Editing last four lines:

model = ps.SINDy(
    feature_library=lib, optimizer=opt, feature_names=["x1", "x2", "v1", "v2"], discrete_time=True
)
# note the swap of "x2" and "v1"
model.fit(np.stack(xss, -1), u=np.stack(uss, -1))
model.print()

gives

(x1)[k+1] = 3.500 1 x1[k] + -3.500 1 x1[k]^2 + 0.500 v2[k]^-1 x1[k] + -0.500 v2[k]^-1 x1[k]^2 + 0.500 v2[k]^-1 x1[k] + -0.500 v2[k]^-1 x1[k]^2
(x2)[k+1] = 3.119 1 x2[k] + -3.401 1 x2[k]^2 + 0.309 1 x2[k]^3 + 0.001 v2[k]^-1 x2[k] + -0.001 v2[k]^-1 x2[k]^3 + 0.351 v2[k]^-1 x2[k] + -0.384 v2[k]^-1 x2[k]^3 + 0.001 v2[k]^-1 x2[k] + -0.001 v2[k]^-1 x2[k]^3 + 0.351 v2[k]^-1 x2[k] + -0.384 v2[k]^-1 x2[k]^3

[Aditya16828]

num = 1
N = 1000
N_drop = 500
r0 = 3.5
vs=2+np.random.random(size=(1,N+N_drop))
xss = []
uss=[]
for v in vs:
    r= r0 + 1/v
    xs = []
    x = 0.5
    for n in range(N + N_drop):
        if n >= N_drop:
            xs = xs + [x]
        x = r[n] * x * (1 - x)
    xss = xss + [np.array(xs)]
    uss=uss+[v[N_drop:]]

feature_lib = ps.PolynomialLibrary(degree=3, include_bias=True)
parameter_lib = ps.CustomLibrary(library_functions=[lambda x:1/x], function_names=[lambda x:x+'^-1'],include_bias=True)
lib = ps.ParameterizedLibrary(
    feature_library=feature_lib,
    parameter_library=parameter_lib,
    num_features=1,
    num_parameters=1,
)
opt = ps.STLSQ(threshold=1e-1, normalize_columns=False)
model = ps.SINDy(
    feature_library=lib, optimizer=opt, feature_names=["x", "v"], discrete_time=True
)
model.fit(xss, u=uss, multiple_trajectories=True)
model.print()

In this code, I have to give multiple_trajectories=True but not in the one that I previously provided, could u plz explain what does multiple_trajectories signify here??

[Jacob-Stevens-Haas]

multiple_trajectories is when you're fitting a model with data from multiple experiments/simulations.
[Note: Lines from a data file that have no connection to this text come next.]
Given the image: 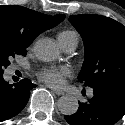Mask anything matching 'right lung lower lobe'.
<instances>
[{
    "label": "right lung lower lobe",
    "instance_id": "obj_1",
    "mask_svg": "<svg viewBox=\"0 0 125 125\" xmlns=\"http://www.w3.org/2000/svg\"><path fill=\"white\" fill-rule=\"evenodd\" d=\"M36 87L29 79L9 84L0 75V122L17 115L26 106L30 91Z\"/></svg>",
    "mask_w": 125,
    "mask_h": 125
}]
</instances>
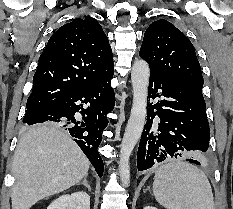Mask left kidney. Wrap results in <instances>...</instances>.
I'll return each mask as SVG.
<instances>
[{
    "instance_id": "obj_1",
    "label": "left kidney",
    "mask_w": 233,
    "mask_h": 209,
    "mask_svg": "<svg viewBox=\"0 0 233 209\" xmlns=\"http://www.w3.org/2000/svg\"><path fill=\"white\" fill-rule=\"evenodd\" d=\"M143 209H157V208L152 207V206H146V207H144Z\"/></svg>"
}]
</instances>
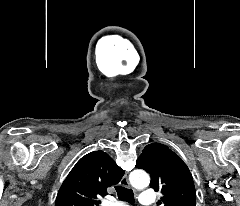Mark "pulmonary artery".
Segmentation results:
<instances>
[{"mask_svg": "<svg viewBox=\"0 0 240 206\" xmlns=\"http://www.w3.org/2000/svg\"><path fill=\"white\" fill-rule=\"evenodd\" d=\"M154 201H155V196L153 191L146 190L140 194V197H139L140 204L151 205L154 203ZM108 206H126V205L123 203L116 202V203H110Z\"/></svg>", "mask_w": 240, "mask_h": 206, "instance_id": "obj_1", "label": "pulmonary artery"}]
</instances>
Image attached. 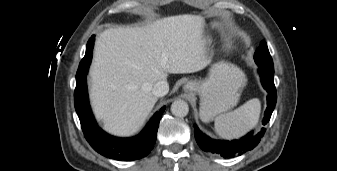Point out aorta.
Listing matches in <instances>:
<instances>
[{
	"label": "aorta",
	"instance_id": "762f6f07",
	"mask_svg": "<svg viewBox=\"0 0 337 171\" xmlns=\"http://www.w3.org/2000/svg\"><path fill=\"white\" fill-rule=\"evenodd\" d=\"M171 112L174 116L185 117L189 112V106L184 100H175L171 105Z\"/></svg>",
	"mask_w": 337,
	"mask_h": 171
}]
</instances>
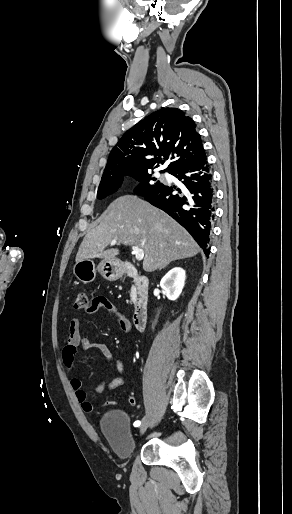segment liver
Listing matches in <instances>:
<instances>
[{"mask_svg": "<svg viewBox=\"0 0 292 514\" xmlns=\"http://www.w3.org/2000/svg\"><path fill=\"white\" fill-rule=\"evenodd\" d=\"M94 230L86 234L76 262L87 258H115L119 250H105L112 240L143 248V270L154 272L173 260L192 258L200 252L192 236L165 212L137 196H121L108 206Z\"/></svg>", "mask_w": 292, "mask_h": 514, "instance_id": "obj_1", "label": "liver"}]
</instances>
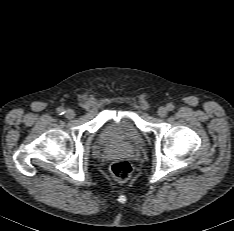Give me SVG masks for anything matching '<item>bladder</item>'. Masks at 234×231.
Listing matches in <instances>:
<instances>
[{
    "label": "bladder",
    "mask_w": 234,
    "mask_h": 231,
    "mask_svg": "<svg viewBox=\"0 0 234 231\" xmlns=\"http://www.w3.org/2000/svg\"><path fill=\"white\" fill-rule=\"evenodd\" d=\"M100 143L103 148H110L119 144L140 147L143 145L144 139L131 119L121 117L108 125L100 138Z\"/></svg>",
    "instance_id": "obj_1"
}]
</instances>
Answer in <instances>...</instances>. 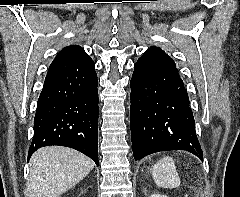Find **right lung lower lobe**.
Instances as JSON below:
<instances>
[{
	"label": "right lung lower lobe",
	"instance_id": "1",
	"mask_svg": "<svg viewBox=\"0 0 240 197\" xmlns=\"http://www.w3.org/2000/svg\"><path fill=\"white\" fill-rule=\"evenodd\" d=\"M98 80L95 67L47 74L37 102L29 157L39 148L76 149L98 165Z\"/></svg>",
	"mask_w": 240,
	"mask_h": 197
}]
</instances>
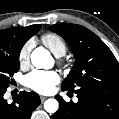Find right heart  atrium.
<instances>
[{"instance_id": "1", "label": "right heart atrium", "mask_w": 119, "mask_h": 119, "mask_svg": "<svg viewBox=\"0 0 119 119\" xmlns=\"http://www.w3.org/2000/svg\"><path fill=\"white\" fill-rule=\"evenodd\" d=\"M31 48H32V42L28 41L20 50L19 52V63L21 65H24L28 62L29 60V56H30V52H31Z\"/></svg>"}]
</instances>
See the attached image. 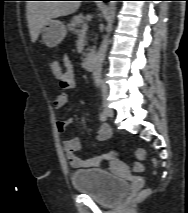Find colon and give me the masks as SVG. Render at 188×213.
<instances>
[{
  "mask_svg": "<svg viewBox=\"0 0 188 213\" xmlns=\"http://www.w3.org/2000/svg\"><path fill=\"white\" fill-rule=\"evenodd\" d=\"M49 67L56 76H59L61 74V64L58 59L50 60ZM145 155H146V152L143 148H138L136 150V156L138 158V161L135 162L133 165V170L135 172H142L144 170L142 161L144 160ZM147 194H148V191L144 190L140 193L139 197H144Z\"/></svg>",
  "mask_w": 188,
  "mask_h": 213,
  "instance_id": "obj_1",
  "label": "colon"
}]
</instances>
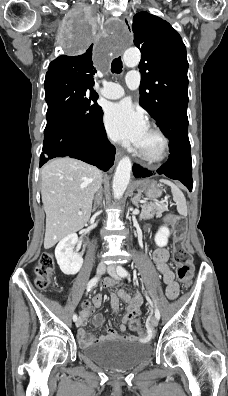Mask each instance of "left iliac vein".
I'll return each instance as SVG.
<instances>
[{"mask_svg":"<svg viewBox=\"0 0 228 396\" xmlns=\"http://www.w3.org/2000/svg\"><path fill=\"white\" fill-rule=\"evenodd\" d=\"M107 271H108V273L110 274V276L112 278H114L116 280H119V276L117 275L116 268H115L114 265H109L108 268H107ZM150 323H151V325L153 327H157L158 326V319L156 318V316H153L151 318Z\"/></svg>","mask_w":228,"mask_h":396,"instance_id":"4c4485c4","label":"left iliac vein"}]
</instances>
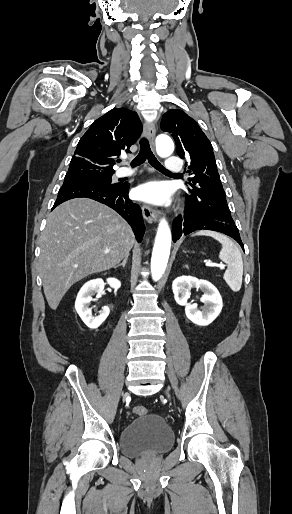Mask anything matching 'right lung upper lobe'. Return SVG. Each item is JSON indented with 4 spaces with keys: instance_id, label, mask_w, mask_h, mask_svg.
Here are the masks:
<instances>
[{
    "instance_id": "cb5924a9",
    "label": "right lung upper lobe",
    "mask_w": 292,
    "mask_h": 514,
    "mask_svg": "<svg viewBox=\"0 0 292 514\" xmlns=\"http://www.w3.org/2000/svg\"><path fill=\"white\" fill-rule=\"evenodd\" d=\"M142 132L136 112L116 108L98 118L81 137L68 172H115L121 152L130 153Z\"/></svg>"
}]
</instances>
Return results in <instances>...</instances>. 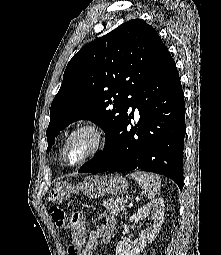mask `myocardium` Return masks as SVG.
Listing matches in <instances>:
<instances>
[{"mask_svg": "<svg viewBox=\"0 0 221 255\" xmlns=\"http://www.w3.org/2000/svg\"><path fill=\"white\" fill-rule=\"evenodd\" d=\"M83 132H87V133L91 134V136L93 138L92 147L89 150V152L82 159H80L79 161H77L75 163H70L66 160V156H65L67 145H68L69 141L74 136H76L80 133H83ZM104 139H105L104 130H103L102 126L96 122H86V123H83V124L77 126L67 135V137L65 138V140L63 142L62 149H61V157H62L63 162L66 165L72 166V167H76V166H80V165L84 164L86 161H88L90 158H92L99 152V150L101 149V147L104 143Z\"/></svg>", "mask_w": 221, "mask_h": 255, "instance_id": "f54148a6", "label": "myocardium"}]
</instances>
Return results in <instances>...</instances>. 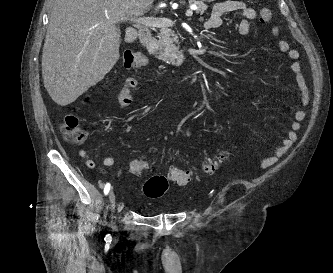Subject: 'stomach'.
<instances>
[{"instance_id":"1","label":"stomach","mask_w":333,"mask_h":273,"mask_svg":"<svg viewBox=\"0 0 333 273\" xmlns=\"http://www.w3.org/2000/svg\"><path fill=\"white\" fill-rule=\"evenodd\" d=\"M203 1H205V2H213L215 0H203Z\"/></svg>"}]
</instances>
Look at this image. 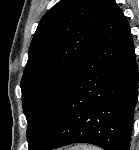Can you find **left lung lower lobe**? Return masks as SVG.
I'll use <instances>...</instances> for the list:
<instances>
[{
    "label": "left lung lower lobe",
    "instance_id": "left-lung-lower-lobe-1",
    "mask_svg": "<svg viewBox=\"0 0 139 150\" xmlns=\"http://www.w3.org/2000/svg\"><path fill=\"white\" fill-rule=\"evenodd\" d=\"M138 69L129 24L116 3L62 90L51 119L29 150L75 142L129 150L137 103Z\"/></svg>",
    "mask_w": 139,
    "mask_h": 150
}]
</instances>
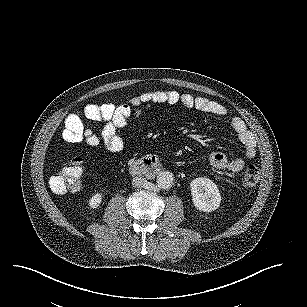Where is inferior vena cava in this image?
<instances>
[{"label": "inferior vena cava", "mask_w": 307, "mask_h": 307, "mask_svg": "<svg viewBox=\"0 0 307 307\" xmlns=\"http://www.w3.org/2000/svg\"><path fill=\"white\" fill-rule=\"evenodd\" d=\"M147 185V180L144 177L136 176L132 179V186L134 188H143Z\"/></svg>", "instance_id": "obj_1"}]
</instances>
The derivative and feature library samples generated from each are essentially concatenated along the sample axis.

In the previous example, perhaps the maintainer thought of $x$ and $v$ as scalars - hence the num_features=1, num_parameters=1.

Hope that makes it clear!

[Aditya16828]

Thank u so much sir for the clarification.